Robotic Versus Laparoscopic Prostatectomy
In laparoscopy, the surgeon uses long instruments through small openings and maneuvers them with direct hand contact. Robotic systems use even more delicate instruments that possess two additional degrees of movement excursion (for a total of six, as with a human hand). Comfortably seated at the robot console, the surgeon can maneuver the instruments via a computer interface.
Laparoscopic radical prostatectomy is associated with a steep learning curve. Even in the hands of expert surgeons, laparoscopic radical prostatectomy requires extensive learning, approximately 40 cases are needed to master this technique. In contrast, the learning of robotic prostatectomy seems to be more intuitive and less demanding.

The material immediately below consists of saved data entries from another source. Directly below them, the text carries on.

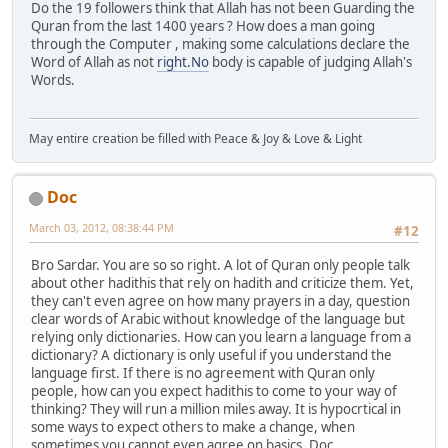
Do the 19 followers think that Allah has not been Guarding the
Quran from the last 1400 years ? How does a man going
through the Computer , making some calculations declare the
Word of Allah as not
right.No
body is capable of judging Allah's
Words.
May entire creation be filled with Peace & Joy & Love & Light
Doc
March 03, 2012, 08:38:44 PM
#12
Bro Sardar. You are so so right. A lot of Quran only people talk
about other hadithis that rely on hadith and criticize them. Yet,
they can't even agree on how many prayers in a day, question
clear words of Arabic without knowledge of the language but
relying only dictionaries. How can you learn a language from a
dictionary? A dictionary is only useful if you understand the
language first. If there is no agreement with Quran only
people, how can you expect hadithis to come to your way of
thinking? They will run a million miles away. It is hypocrtical in
some ways to expect others to make a change, when
sometimes you cannot even agree on basics. Doc.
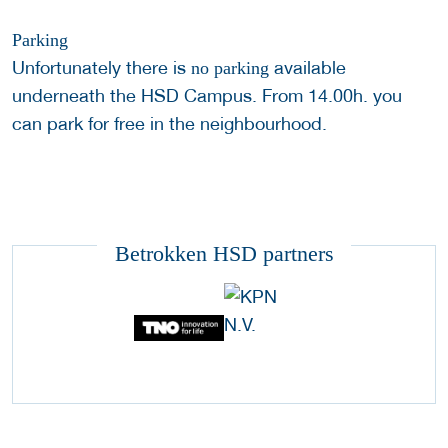
Parking
Unfortunately there is
available
no parking
underneath the HSD Campus. From 14.00h. you
can park for free in the neighbourhood.
Betrokken HSD partners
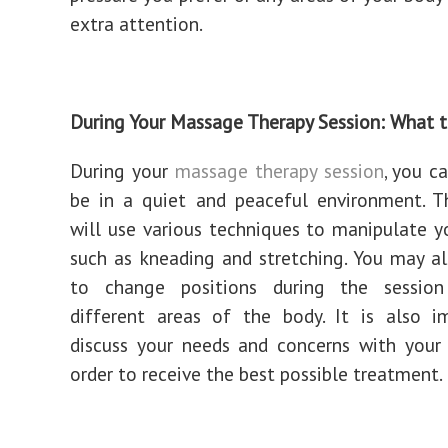
extra attention.
During Your Massage Therapy Session: What 
During your
massage therapy session
, you c
be in a quiet and peaceful environment. T
will use various techniques to manipulate y
such as kneading and stretching. You may a
to change positions during the sessio
different areas of the body. It is also i
discuss your needs and concerns with your 
order to receive the best possible treatment.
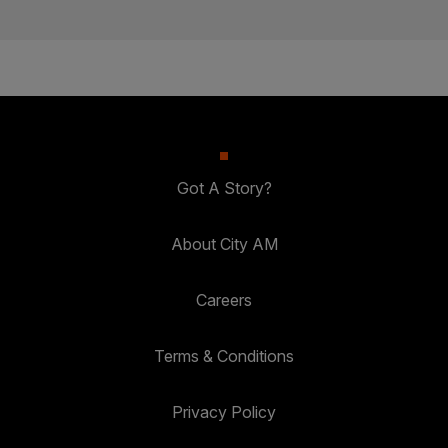
Got A Story?
About City AM
Careers
Terms & Conditions
Privacy Policy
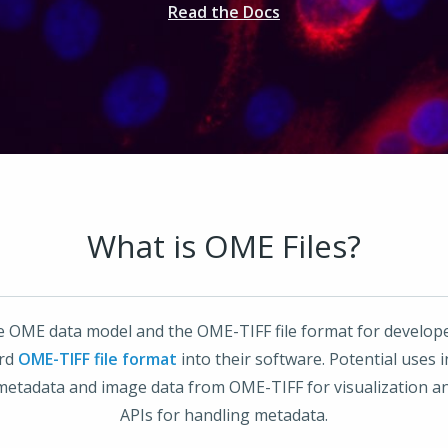
Read the Docs
What is OME Files?
he OME data model and the OME-TIFF file format for develop
ard
OME-TIFF file format
into their software. Potential uses
metadata and image data from OME-TIFF for visualization an
APIs for handling metadata.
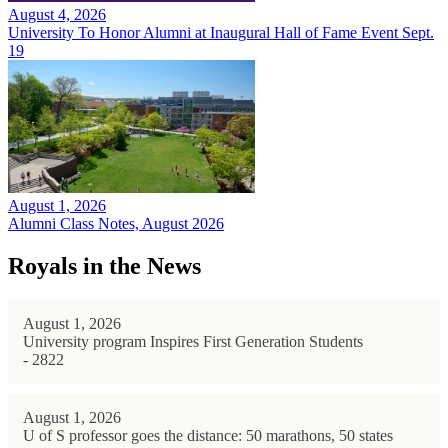
August 4, 2026
University To Honor Alumni at Inaugural Hall of Fame Event Sept.
19
August 1, 2026
Alumni Class Notes, August 2026
Royals in the News
August 1, 2026
University program Inspires First Generation Students
- 2822
August 1, 2026
U of S professor goes the distance: 50 marathons, 50 states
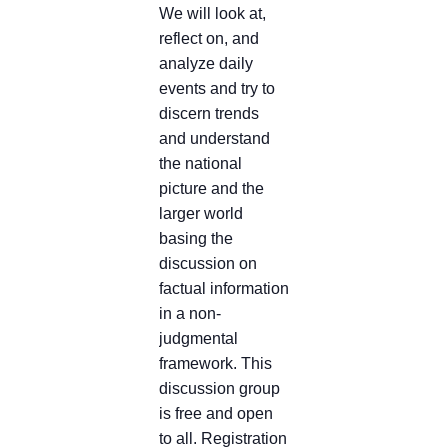
We will look at,
reflect on, and
analyze daily
events and try to
discern trends
and understand
the national
picture and the
larger world
basing the
discussion on
factual information
in a non-
judgmental
framework. This
discussion group
is free and open
to all. Registration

A comparison of 10 robotic prostatectomies with 10 laparoscopic prostatectomies, all performed by the same surgeon, who is an experienced upper urinary tract laparoscopist produced these results. Despite the fact that the surgeon had a large amount of experience with the laparoscopic procedures, the mean time was on average 145 minutes less for robotics than for laparoscopic prostatectomy. The estimated blood loss was comparable, and there were two conversions in each group, but no major complications occurred.
Robotic prostatectomy is a safe, effective and reproducible technique for removing the prostate. In most patients, it can be performed within one and a half to two hours with minimal blood loss and few complications. The procedure incorporates principles of both laparoscopic and open radical prostatectomy. The patients enjoy benefits of surgical treatment in the setting of less invasion, minimal pain, limited blood loss and early functional and overall recovery. The early results show similar cancer control outcomes.